As the Church continues to struggle with its own place in the conversation around systemic racism, a new study suggests we might want to look inward. Nearly three in ten Black practicing Christians have experienced some form of racial prejudice in multiracial churches. That’s according to new numbers from the Barna Group that tackle the challenge of creating environments for people of all races within church.
Barna defines a “practicing Christian” as someone who says their faith is “very important” in their life and has attended at least one service within the last month. It defines a “multiracial” church as any church body in which no race or ethnicity makes up more than 60 percent of the whole. In other words, even in churches that look fairly diverse, racism remains a significant issue according to the people on the receiving end of it.

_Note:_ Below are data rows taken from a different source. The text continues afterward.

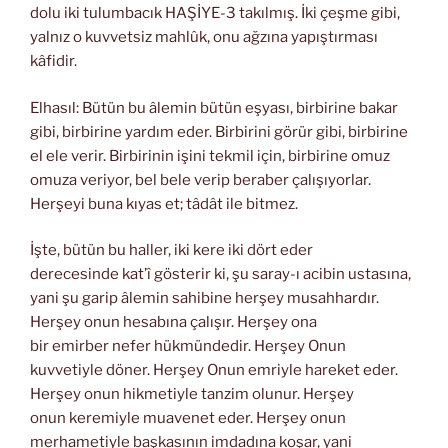
dolu iki tulumbacık HAŞİYE-3 takılmış. İki çeşme gibi,
yalnız o kuvvetsiz mahlûk, onu ağzına yapıştırması
kâfidir.
Elhasıl: Bütün bu âlemin bütün eşyası, birbirine bakar
gibi, birbirine yardım eder. Birbirini görür gibi, birbirine
el ele verir. Birbirinin işini tekmil için, birbirine omuz
omuza veriyor, bel bele verip beraber çalışıyorlar.
Herşeyi buna kıyas et; tâdât ile bitmez.
İşte, bütün bu haller, iki kere iki dört eder
derecesinde kat’î gösterir ki, şu saray-ı acibin ustasına,
yani şu garip âlemin sahibine herşey musahhardır.
Herşey onun hesabına çalışır. Herşey ona
bir emirber nefer hükmündedir. Herşey Onun
kuvvetiyle döner. Herşey Onun emriyle hareket eder.
Herşey onun hikmetiyle tanzim olunur. Herşey
onun keremiyle muavenet eder. Herşey onun
merhametiyle başkasının imdadına koşar, yani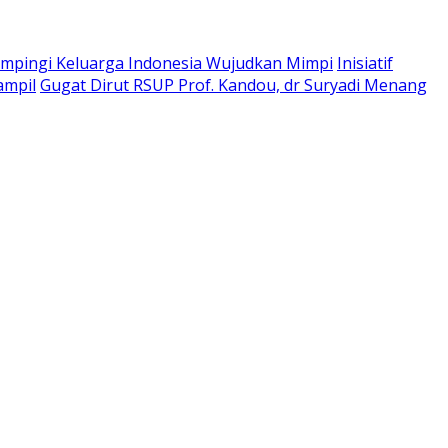
pingi Keluarga Indonesia Wujudkan Mimpi
Inisiatif
ampil
Gugat Dirut RSUP Prof. Kandou, dr Suryadi Menang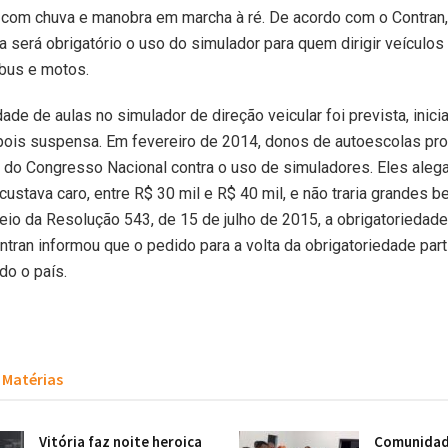
o com chuva e manobra em marcha à ré. De acordo com o Contran
 será obrigatório o uso do simulador para quem dirigir veículos
ibus e motos.
dade de aulas no simulador de direção veicular foi prevista, inici
pois suspensa. Em fevereiro de 2014, donos de autoescolas pr
 do Congresso Nacional contra o uso de simuladores. Eles aleg
ustava caro, entre R$ 30 mil e R$ 40 mil, e não traria grandes b
eio da Resolução 543, de 15 de julho de 2015, a obrigatoriedade
ntran informou que o pedido para a volta da obrigatoriedade part
do o país.
Matérias
Vitória faz noite heroica
Comunidade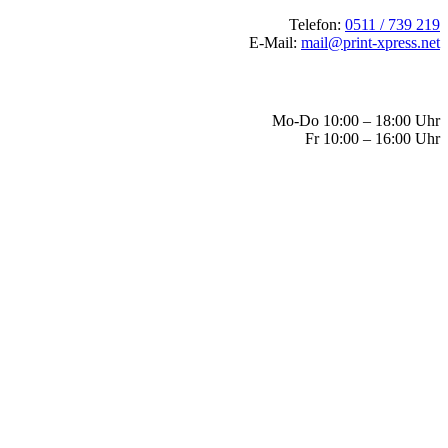
Telefon:
0511 / 739 219
E-Mail:
mail@print-xpress.net
Mo-Do 10:00 – 18:00 Uhr
Fr 10:00 – 16:00 Uhr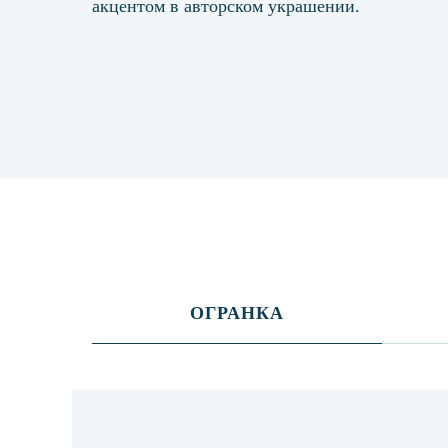
акцентом в авторском украшении.
ОГРАНКА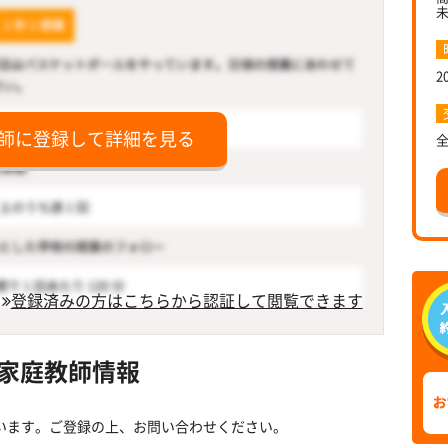
2
師に登録して詳細を見る
登録済みの方はこちらから認証して閲覧できます
家庭教師情報
います。ご登録の上、お問い合わせください。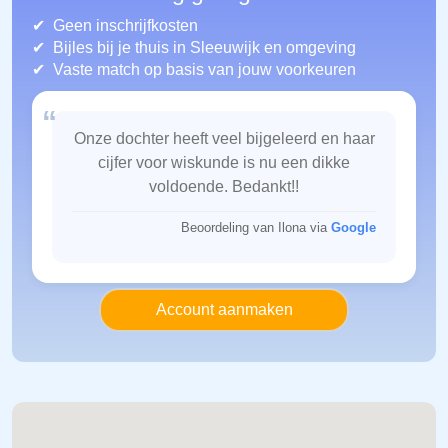
Geen inschrijfkosten
Bijles bij je thuis in Sleeuwijk
en omgeving
Vaste match op basis van jouw voorkeuren
“
Onze dochter heeft veel bijgeleerd en haar
cijfer voor wiskunde is nu een dikke
voldoende. Bedankt!!
Beoordeling van Ilona via
Google
Account aanmaken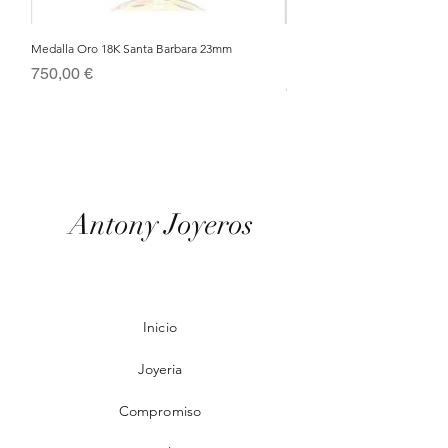
Medalla Oro 18K Santa Barbara 23mm
Nacimiento de Navidad en Cris
Metal Bañado en Oro 18k
Precio
750,00 €
Precio
95,00 €
Antony Joyeros
Inicio
Joyeria
Compromiso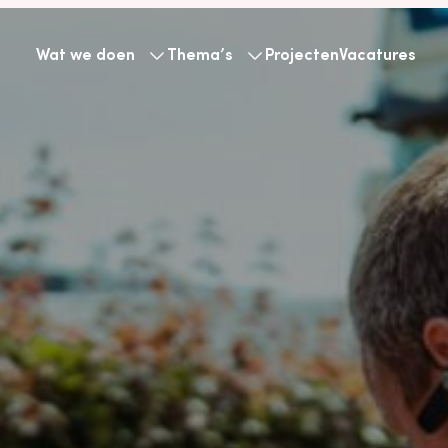
Wat we doen
Thema’s
Projecten
Vacatures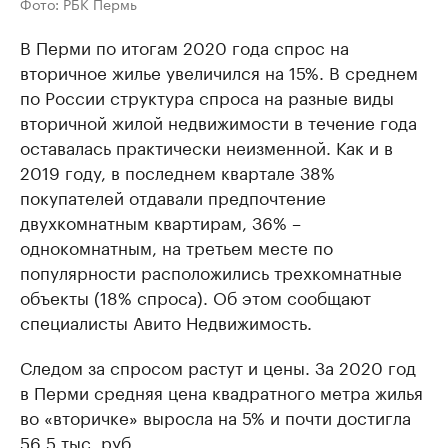
Фото: РБК Пермь
В Перми по итогам 2020 года спрос на
вторичное жилье увеличился на 15%. В среднем
по России структура спроса на разные виды
вторичной жилой недвижимости в течение года
оставалась практически неизменной. Как и в
2019 году, в последнем квартале 38%
покупателей отдавали предпочтение
двухкомнатным квартирам, 36% –
однокомнатным, на третьем месте по
популярности расположились трехкомнатные
объекты (18% спроса). Об этом сообщают
специалисты Авито Недвижимость.
Следом за спросом растут и цены. За 2020 год
в Перми средняя цена квадратного метра жилья
во «вторичке» выросла на 5% и почти достигла
56,5 тыс. руб.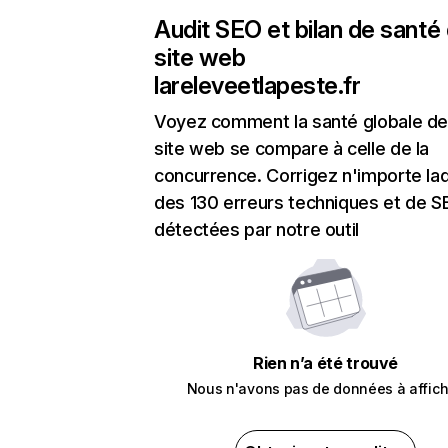
Audit SEO et bilan de santé
site web
lareleveetlapeste.fr
Voyez comment la santé globale de
site web se compare à celle de la
concurrence. Corrigez n'importe laq
des 130 erreurs techniques et de 
détectées par notre outil
Rien n’a été trouvé
Nous n'avons pas de données à affich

Even in monoracial Black churches, 11 percent of Black practicing Christians say they’ve experienced racism — which could be attributed to small groups of non-Black members or colorism.
The study also found that more than a quarter of Black practicing Christians say they felt pressure to “give up” part of their racial or ethnic identity to feel comfortable at church and 28 percent said it was hard to make friends at church. A full third said it was difficult for them to move into leadership positions at a multiracial church. Barna acknowledges there are many potential factors here, but the stark numbers still speak for themselves.

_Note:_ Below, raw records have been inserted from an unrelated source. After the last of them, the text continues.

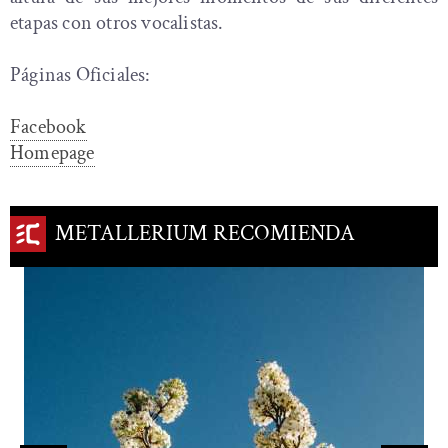
etapas con otros vocalistas.
Páginas Oficiales:
Facebook
Homepage
METALLERIUM RECOMIENDA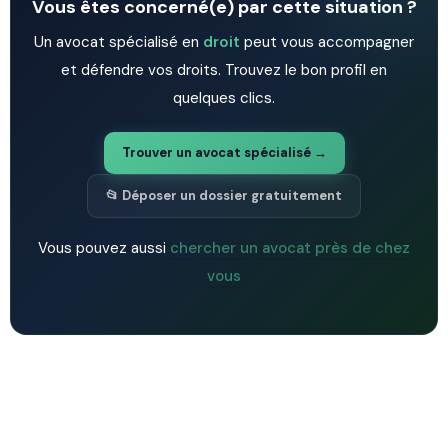
Vous êtes concerné(e) par cette situation ?
Un avocat spécialisé en
droit
peut vous accompagner
et défendre vos droits. Trouvez le bon profil en
quelques clics.
Trouver un avocat spécialisé →
📂 Déposer un dossier gratuitement
Vous pouvez aussi
chercher un avocat près de chez
vous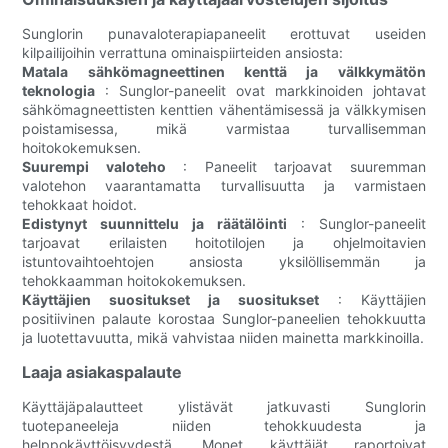
Sunglorin punavaloterapiapaneelit erottuvat useiden
kilpailijoihin verrattuna ominaispiirteiden ansiosta:
Matala sähkömagneettinen kenttä ja välkkymätön
teknologia
: Sunglor-paneelit ovat markkinoiden johtavat
sähkömagneettisten kenttien vähentämisessä ja välkkymisen
poistamisessa, mikä varmistaa turvallisemman
hoitokokemuksen.
Suurempi valoteho
: Paneelit tarjoavat suuremman
valotehon vaarantamatta turvallisuutta ja varmistaen
tehokkaat hoidot.
Edistynyt suunnittelu ja räätälöinti
: Sunglor-paneelit
tarjoavat erilaisten hoitotilojen ja ohjelmoitavien
istuntovaihtoehtojen ansiosta yksilöllisemmän ja
tehokkaamman hoitokokemuksen.
Käyttäjien suositukset ja suositukset
: Käyttäjien
positiivinen palaute korostaa Sunglor-paneelien tehokkuutta
ja luotettavuutta, mikä vahvistaa niiden mainetta markkinoilla.
Laaja asiakaspalaute
Käyttäjäpalautteet ylistävät jatkuvasti Sunglorin
tuotepaneeleja niiden tehokkuudesta ja
helppokäyttöisyydestä. Monet käyttäjät raportoivat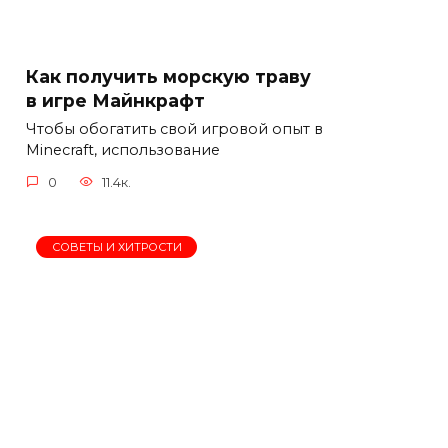
Как получить морскую траву
в игре Майнкрафт
Чтобы обогатить свой игровой опыт в
Minecraft, использование
0
11.4к.
СОВЕТЫ И ХИТРОСТИ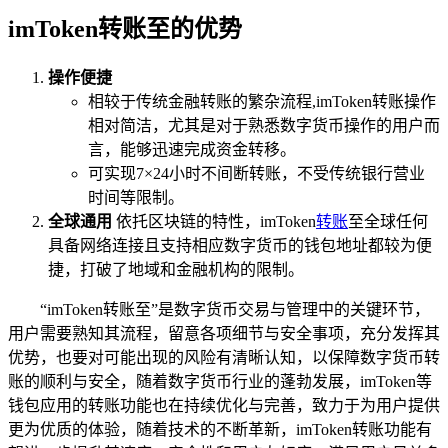
imToken转账至的优势
操作便捷
相较于传统金融转账的繁杂流程,imToken转账操作
相对简洁，尤其是对于熟悉数字货币操作的用户而
言，能够迅速完成资金转移。
可实现7×24小时不间断转账，不受传统银行营业
时间等限制。
全球通用
依托区块链的特性，imToken
转账
至全球任何
具备网络连接且支持相应数字货币的钱包地址都较为便
捷，打破了地域和金融机构的限制。
“imToken转账至”是数字货币交易与管理中的关键环节，
用户需要熟知其流程，留意各项细节与安全事项，充分发挥其
优势，也要对可能出现的风险有清晰认知，以保障数字货币转
账的顺利与安全，随着数字货币行业的蓬勃发展，imToken等
钱包应用的转账功能也在持续优化与完善，致力于为用户提供
更为优质的体验，随着技术的不断革新，imToken转账功能有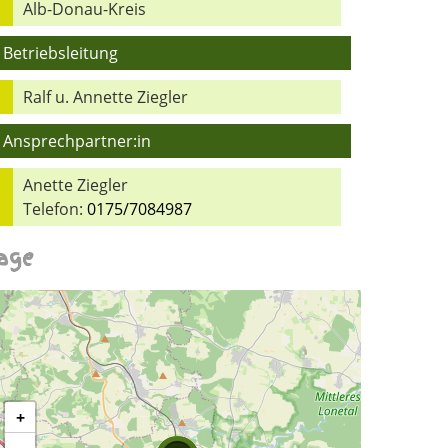
Alb-Donau-Kreis
Betriebsleitung
Ralf u. Annette Ziegler
Ansprechpartner:in
Anette Ziegler
Telefon:
0175/7084987
age
+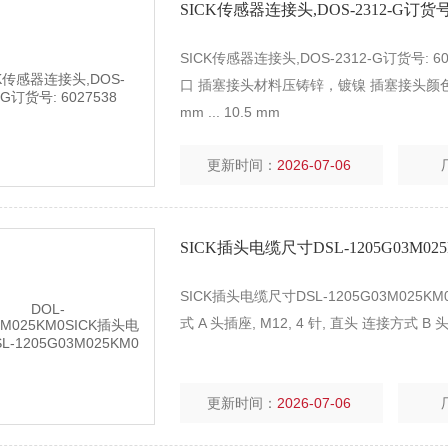
SICK传感器连接头,DOS-2312-G订货号: 
SICK传感器连接头,DOS-2312-G订货号:
口 插塞接头材料压铸锌，镀镍 插塞接头颜色
mm ... 10.5 mm
更新时间：
2026-07-06
SICK插头电缆尺寸DSL-1205G03M02
SICK插头电缆尺寸DSL-1205G03M0
式 A 头插座, M12, 4 针, 直头 连接方式
更新时间：
2026-07-06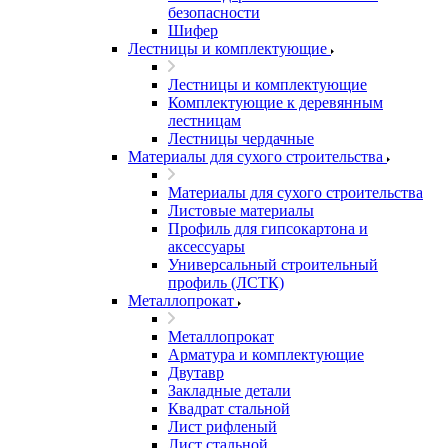
безопасности
Шифер
Лестницы и комплектующие
Лестницы и комплектующие
Комплектующие к деревянным
лестницам
Лестницы чердачные
Материалы для сухого строительства
Материалы для сухого строительства
Листовые материалы
Профиль для гипсокартона и
аксессуары
Универсальный строительный
профиль (ЛСТК)
Металлопрокат
Металлопрокат
Арматура и комплектующие
Двутавр
Закладные детали
Квадрат стальной
Лист рифленый
Лист стальной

The consistent issue appears to be a sense on the part of people of color that even in multiracial churches, they’re still expected to hold themselves to an unspoken standard of whiteness. As the Barna report itself puts it, the invitation to people of color often has “an expectation, explicit or implicit, that people of color also assimilate, or fit in, by embracing songs, styles, messages, structures and communities which may be very different from those in their own racial and ethnic culture or previous church tradition.”
Christians of color often face barriers to sharing their opinions, whether as a congregant or leader. Even if a multiracial organization brings in leaders of color, these individuals are not usually given real authority or ability to make change.
In other words, it’s just not enough to people of color to be represented within a congregation. People of color also need to be in positions of leadership where they can help shape church culture and the environment.